That is a bummer but what worries me a lot more is the human impacts such as agricultural runoff and the slew of problems that comes with climate change (ocean acidification being a scary one). The corals will bounce back from the natural cycles (El Nino and Pacific Decadal Oscillation) like they have done for 100s of millions of years but they have never had to deal with the human factors.
This. Funny how Faux News spins this as the fault of El Nino.
That is a bummer but what worries me a lot more is the human impacts such as agricultural runoff and the slew of problems that comes with climate change (ocean acidification being a scary one). The corals will bounce back from the natural cycles (El Nino and Pacific Decadal Oscillation) like they have done for 100s of millions of years but they have never had to deal with the human factors.
Mother nature is pretty resilient.
That's why more creatures are extinct today than 200 years ago. We're the equivalent of a meteor strike (not sure how big)... the mother nature that recovers won't be the same - and we may not like her very much...

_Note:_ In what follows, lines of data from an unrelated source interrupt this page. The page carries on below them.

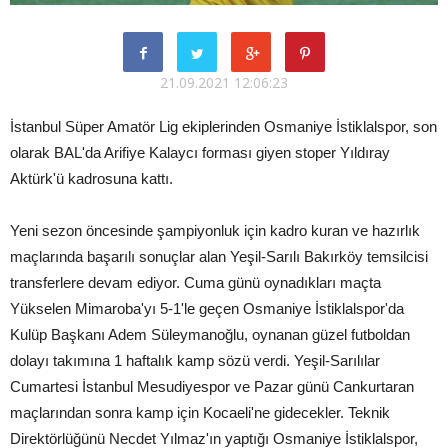
21.09.2021 12:06:23
İstanbul Süper Amatör Lig ekiplerinden Osmaniye İstiklalspor, son
olarak BAL'da Arifiye Kalaycı forması giyen stoper Yıldıray
Aktürk'ü kadrosuna kattı.
Yeni sezon öncesinde şampiyonluk için kadro kuran ve hazırlık
maçlarında başarılı sonuçlar alan Yeşil-Sarılı Bakırköy temsilcisi
transferlere devam ediyor. Cuma günü oynadıkları maçta
Yükselen Mimaroba'yı 5-1'le geçen Osmaniye İstiklalspor'da
Kulüp Başkanı Adem Süleymanoğlu, oynanan güzel futboldan
dolayı takımına 1 haftalık kamp sözü verdi. Yeşil-Sarılılar
Cumartesi İstanbul Mesudiyespor ve Pazar günü Cankurtaran
maçlarından sonra kamp için Kocaeli'ne gidecekler. Teknik
Direktörlüğünü Necdet Yılmaz'ın yaptığı Osmaniye İstiklalspor,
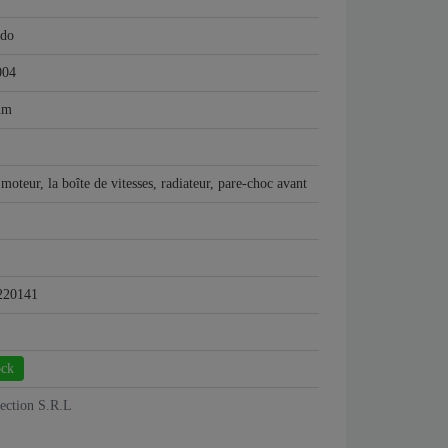
edo
004
um
 moteur, la boîte de vitesses, radiateur, pare-choc avant
220141
ock
tection S.R.L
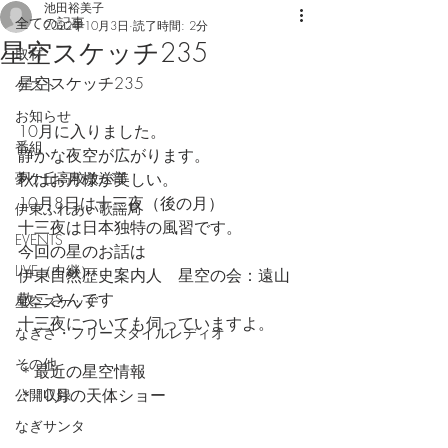
池田裕美子
全ての記事
2022年10月3日
読了時間: 2分
星空スケッチ235
取材
星空スケッチ235
ゲスト
お知らせ
10月に入りました。
番組
静かな夜空が広がります。
夢ケ丘高校放送部
秋はお月様が美しい。
10月8日は十三夜（後の月）
伊東ふれあい歌謡局
十三夜は日本独特の風習です。
EVENTS
今回の星のお話は
LIVE（中継）
伊東自然歴史案内人　星空の会：遠山
敬二さんです
星空スケッチ
十三夜についても伺っていますよ。
なぎさ・フリースタイルレディオ
その他
＊最近の星空情報
＊10月の天体ショー
公開収録
なぎサンタ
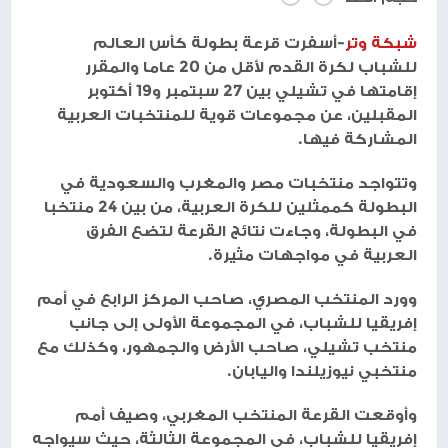
شبكة وتر
-أسفرت قرعة بطولة كأس العالم
للشباب لكرة القدم لأقل من 20 عاما والمقرر
إقامتها في تشيلي بين 27 سبتمبر و19 أكتوبر
المقبلين، عن مجموعات قوية للمنتخبات العربية
المشاركة فيها.
وتتواجد منتخبات مصر والمغرب والسعودية في
البطولة كممثلين للكرة العربية، من بين 24 منتخبا
في البطولة، وجاءت نتائج القرعة لتضع الفرق
العربية في مواجهات مثيرة.
وورد المنتخب المصري، صاحب المركز الرابع في أمم
إفريقيا للشباب، في المجموعة الأولى إلى جانب
منتخب تشيلي، صاحب الأرض والجمهور، وكذلك مع
منتخبي نيوزيلندا واليابان.
وأوقعت القرعة المنتخب المغربي، وصيف أمم
إفريقيا للشباب، في المجموعة الثالثة، حيث سيواجه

I think we seriously underestimate the sheer resilience of the coral species to withstand any Global catastrophe.
let me rephrase:
there are more extinct species today than there were 200 years ago, and it's due to human activity.
So there are more extinct species now than were 200 years ago, that is a profound statement.
Here's the noaa statement that the news article summarizes http://www.noaa.gov/el-niño-prolongs-longest-global-coral-bleaching-event
Basically, man-made global warming is making it more difficult for reefs to recover in between normal events like El Niño.